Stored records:
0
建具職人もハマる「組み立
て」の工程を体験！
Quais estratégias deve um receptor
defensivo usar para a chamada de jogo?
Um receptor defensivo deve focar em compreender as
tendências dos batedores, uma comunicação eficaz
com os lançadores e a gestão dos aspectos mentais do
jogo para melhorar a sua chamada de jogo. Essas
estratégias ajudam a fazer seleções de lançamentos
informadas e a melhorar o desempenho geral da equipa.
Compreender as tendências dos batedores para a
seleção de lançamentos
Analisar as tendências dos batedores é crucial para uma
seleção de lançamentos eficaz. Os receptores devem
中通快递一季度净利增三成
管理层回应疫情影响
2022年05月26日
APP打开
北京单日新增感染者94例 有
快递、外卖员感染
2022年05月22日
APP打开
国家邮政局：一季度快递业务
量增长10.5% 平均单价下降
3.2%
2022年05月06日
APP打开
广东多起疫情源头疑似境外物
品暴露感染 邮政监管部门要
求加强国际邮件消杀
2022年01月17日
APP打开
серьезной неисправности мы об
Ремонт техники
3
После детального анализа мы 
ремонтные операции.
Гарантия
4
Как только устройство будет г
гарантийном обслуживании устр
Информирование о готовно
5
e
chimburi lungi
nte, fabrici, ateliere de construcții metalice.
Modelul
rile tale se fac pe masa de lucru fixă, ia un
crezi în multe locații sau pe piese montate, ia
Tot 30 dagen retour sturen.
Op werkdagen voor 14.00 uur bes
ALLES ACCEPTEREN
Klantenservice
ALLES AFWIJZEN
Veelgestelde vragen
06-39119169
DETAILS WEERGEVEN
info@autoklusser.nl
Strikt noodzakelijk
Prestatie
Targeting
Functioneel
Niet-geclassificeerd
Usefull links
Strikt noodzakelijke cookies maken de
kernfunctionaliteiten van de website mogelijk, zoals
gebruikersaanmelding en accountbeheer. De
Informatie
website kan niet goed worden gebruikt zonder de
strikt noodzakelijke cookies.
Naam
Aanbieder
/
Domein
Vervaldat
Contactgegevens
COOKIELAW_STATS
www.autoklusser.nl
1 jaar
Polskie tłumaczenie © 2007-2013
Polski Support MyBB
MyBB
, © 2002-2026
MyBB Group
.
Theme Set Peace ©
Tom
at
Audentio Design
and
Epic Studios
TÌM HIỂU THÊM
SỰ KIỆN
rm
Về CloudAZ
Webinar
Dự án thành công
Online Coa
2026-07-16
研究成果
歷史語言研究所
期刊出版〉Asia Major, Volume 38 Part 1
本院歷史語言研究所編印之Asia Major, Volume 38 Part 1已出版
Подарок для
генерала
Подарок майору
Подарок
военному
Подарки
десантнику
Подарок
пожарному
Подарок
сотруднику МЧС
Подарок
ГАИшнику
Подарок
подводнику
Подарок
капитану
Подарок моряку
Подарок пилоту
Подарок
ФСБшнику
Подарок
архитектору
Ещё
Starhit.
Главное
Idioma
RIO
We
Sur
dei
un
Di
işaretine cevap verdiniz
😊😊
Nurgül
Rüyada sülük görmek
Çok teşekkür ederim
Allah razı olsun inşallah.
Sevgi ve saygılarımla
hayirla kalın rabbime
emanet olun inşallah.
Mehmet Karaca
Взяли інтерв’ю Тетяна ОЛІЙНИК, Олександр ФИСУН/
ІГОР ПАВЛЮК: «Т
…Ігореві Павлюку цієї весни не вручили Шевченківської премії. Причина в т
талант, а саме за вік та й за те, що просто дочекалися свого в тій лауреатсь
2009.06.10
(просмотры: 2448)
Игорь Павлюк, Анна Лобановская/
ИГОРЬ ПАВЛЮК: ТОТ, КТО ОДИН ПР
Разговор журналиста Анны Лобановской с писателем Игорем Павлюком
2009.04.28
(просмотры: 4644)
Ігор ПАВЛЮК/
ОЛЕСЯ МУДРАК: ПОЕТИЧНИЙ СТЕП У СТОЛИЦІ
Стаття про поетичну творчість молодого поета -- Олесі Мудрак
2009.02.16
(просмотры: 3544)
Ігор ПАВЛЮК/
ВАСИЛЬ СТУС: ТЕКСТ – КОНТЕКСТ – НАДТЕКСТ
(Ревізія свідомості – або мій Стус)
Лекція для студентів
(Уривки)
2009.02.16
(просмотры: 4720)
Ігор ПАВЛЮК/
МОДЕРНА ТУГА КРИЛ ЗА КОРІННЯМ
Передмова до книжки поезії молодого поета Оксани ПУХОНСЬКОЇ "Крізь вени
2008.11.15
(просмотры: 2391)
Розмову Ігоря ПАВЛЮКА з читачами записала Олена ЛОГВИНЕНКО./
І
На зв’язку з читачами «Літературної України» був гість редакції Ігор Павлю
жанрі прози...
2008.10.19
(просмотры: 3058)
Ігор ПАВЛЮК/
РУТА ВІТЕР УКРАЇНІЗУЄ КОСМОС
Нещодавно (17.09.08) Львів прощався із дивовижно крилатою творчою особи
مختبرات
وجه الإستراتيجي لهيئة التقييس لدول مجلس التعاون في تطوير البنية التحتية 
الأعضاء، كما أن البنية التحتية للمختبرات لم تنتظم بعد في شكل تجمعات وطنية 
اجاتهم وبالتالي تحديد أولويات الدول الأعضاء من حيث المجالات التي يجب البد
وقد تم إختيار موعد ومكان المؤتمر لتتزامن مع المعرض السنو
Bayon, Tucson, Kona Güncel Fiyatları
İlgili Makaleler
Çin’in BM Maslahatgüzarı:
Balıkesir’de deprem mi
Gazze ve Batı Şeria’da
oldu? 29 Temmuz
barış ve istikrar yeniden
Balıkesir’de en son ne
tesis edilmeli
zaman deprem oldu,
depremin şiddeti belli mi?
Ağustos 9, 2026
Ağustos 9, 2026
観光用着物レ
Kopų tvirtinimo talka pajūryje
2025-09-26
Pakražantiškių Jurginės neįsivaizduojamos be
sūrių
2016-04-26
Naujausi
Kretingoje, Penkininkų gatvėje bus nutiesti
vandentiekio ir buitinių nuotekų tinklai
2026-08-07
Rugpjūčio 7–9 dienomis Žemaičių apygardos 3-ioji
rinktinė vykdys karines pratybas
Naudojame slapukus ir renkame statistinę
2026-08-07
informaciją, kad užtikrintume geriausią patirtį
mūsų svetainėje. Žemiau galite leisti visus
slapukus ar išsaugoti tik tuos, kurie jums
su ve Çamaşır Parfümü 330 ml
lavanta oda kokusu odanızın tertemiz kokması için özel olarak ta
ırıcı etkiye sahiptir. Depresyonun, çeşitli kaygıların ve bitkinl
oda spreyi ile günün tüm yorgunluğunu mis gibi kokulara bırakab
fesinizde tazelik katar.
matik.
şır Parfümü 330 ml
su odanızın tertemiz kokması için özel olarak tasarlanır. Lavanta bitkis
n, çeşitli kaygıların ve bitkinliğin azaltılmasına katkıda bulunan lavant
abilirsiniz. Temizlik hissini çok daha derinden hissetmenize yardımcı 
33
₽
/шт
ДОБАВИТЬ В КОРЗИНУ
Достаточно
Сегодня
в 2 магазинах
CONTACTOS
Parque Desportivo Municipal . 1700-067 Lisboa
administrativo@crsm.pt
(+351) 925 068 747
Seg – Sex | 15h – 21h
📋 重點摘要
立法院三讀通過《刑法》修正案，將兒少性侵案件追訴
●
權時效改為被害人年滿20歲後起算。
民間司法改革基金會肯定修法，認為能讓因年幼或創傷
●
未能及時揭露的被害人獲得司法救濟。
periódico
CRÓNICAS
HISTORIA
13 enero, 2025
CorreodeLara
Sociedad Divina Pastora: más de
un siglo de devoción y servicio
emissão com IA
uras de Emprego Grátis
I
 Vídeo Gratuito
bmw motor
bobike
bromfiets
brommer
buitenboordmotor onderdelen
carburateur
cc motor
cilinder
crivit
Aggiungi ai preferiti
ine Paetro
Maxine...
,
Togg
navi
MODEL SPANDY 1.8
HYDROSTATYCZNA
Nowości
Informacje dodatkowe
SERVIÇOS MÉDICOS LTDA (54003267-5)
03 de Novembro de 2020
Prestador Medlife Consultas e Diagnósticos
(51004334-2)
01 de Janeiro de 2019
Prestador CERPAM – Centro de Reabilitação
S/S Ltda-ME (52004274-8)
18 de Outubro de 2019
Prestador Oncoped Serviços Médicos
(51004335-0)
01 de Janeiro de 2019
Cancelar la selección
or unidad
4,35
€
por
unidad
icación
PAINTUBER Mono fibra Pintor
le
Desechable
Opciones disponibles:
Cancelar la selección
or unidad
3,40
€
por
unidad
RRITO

* The problem
Print, from the entries above, the line with "архитектору", the line with "Причина в т" and all lines between them, exactly and with nothing else.

* Response to this task
архитектору
Ещё
Starhit.
Главное
Idioma
RIO
We
Sur
dei
un
Di
işaretine cevap verdiniz
😊😊
Nurgül
Rüyada sülük görmek
Çok teşekkür ederim
Allah razı olsun inşallah.
Sevgi ve saygılarımla
hayirla kalın rabbime
emanet olun inşallah.
Mehmet Karaca
Взяли інтерв’ю Тетяна ОЛІЙНИК, Олександр ФИСУН/
ІГОР ПАВЛЮК: «Т
…Ігореві Павлюку цієї весни не вручили Шевченківської премії. Причина в т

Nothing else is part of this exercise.